CRLF.bc.pred <- predict(wclim, CRLF.bc.enm)
par(mfrow = c(1, 2))
plot(CRLF.bc.pred, col = sdmScheme(100), main = "Occurrence Probability (CRLF)", zlim = c(0, 1))
plot(grizzly.bc.pred, col = sdmScheme(100), main = "Occurrence Probability (Grizzly)", zlim = c(0, 1))
It looks like they might have a few things in common, but it’s hard to say exactly just by looking at the two maps. If we want to quantify how similar their environmental niches are, we can calculate a metric of niche overlap. We can do that using the nicheOverlap() function.
nicheOverlap(x, y, stat=‘I’, …) Arguments x: RasterLayer with non-negative values (predictions of the probability that a site is suitable for a species) y: RasterLayer with non-negative values, as above stat: character either ‘I’ or ‘D’
D.obs <- nicheOverlap(CRLF.bc.pred, grizzly.bc.pred, stat="D")
D.obs
## [1] 0.3287221
Schoener’s D statistic ranges from 0 to 1, with 0 being no overlap and 1 indicated perfect overlap. So, this gives us a fairly low value of environmental niche overlap for the California grizzly and CRLF. However, this may just be because they have different ranges, and occupying different parts of geographic space may mean that you occupy different parts of environmental space just by chance. So, to test whether this moderately low level of niche divergence is less than expected by chance, we should construct a null distribution to compare it to.
First, we’ll draw a convex hull around the points for each species to give us their ranges.
CRLF.range <- convexHull(CRLF.occ)
grizzly.range <- convexHull(grizzly.occ)
plot(counties, border = "gray50")
plot(CRLF.range, border = "green4", lwd = 2, add = TRUE)

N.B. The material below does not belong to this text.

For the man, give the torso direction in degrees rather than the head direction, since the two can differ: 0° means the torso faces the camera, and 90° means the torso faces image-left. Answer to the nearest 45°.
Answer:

plot(grizzly.range, border = "brown", lwd = 2, add = TRUE)
Now, write a loop that will do the following steps 50 times: (1) generate random sets of 50 points from each of the convex hulls, (2) construct a Bioclim ENM for each set of points, and (3) calculate Schoener’s D for niche overlap for the two ENMs. Assign the results to a vector named D.null so that we can plot them later.
set.seed(789)
D.null <- c() # This vector will contain the comparisons of niche divergence between both geographic backgrounds
for (i in 1:50) {
CRLF.hull <- spsample(CRLF.range, n = 50, type = "random")
grizzly.hull <- spsample(grizzly.range, n = 50, type = "random")
CRLF.enm <- bioclim(wclim, CRLF.hull)
grizzly.enm <- bioclim(wclim, grizzly.hull)
CRLF.pred <- predict(wclim, CRLF.enm)
grizzly.pred <- predict(wclim, grizzly.enm)
D.n <- nicheOverlap(CRLF.pred, grizzly.pred, stat="D")
D.null <- c(D.null, D.n)
}
And plot the results as a histogram for the background values of Schoener’s D and a blue line for the observed value…
hist(D.null, main = "Niche Overlap vs Background", xlim = c(0, 1))
abline(v = D.obs, col = "blue", lwd = 2)
Based on this plot, does it look like the niche overlap between the California grizzly and California red-legged frog is less than or more than expected by chance? Explain why. (Think about the observed value relative to the null distribution.) > Based on this plot, it looks like the niche overlap between the California grizzly and California red-legged frog is less than expected by chance because there are definitely more factors (biotic and abiotic) that are influencing the niche environment and survival of both species in specific areas of California.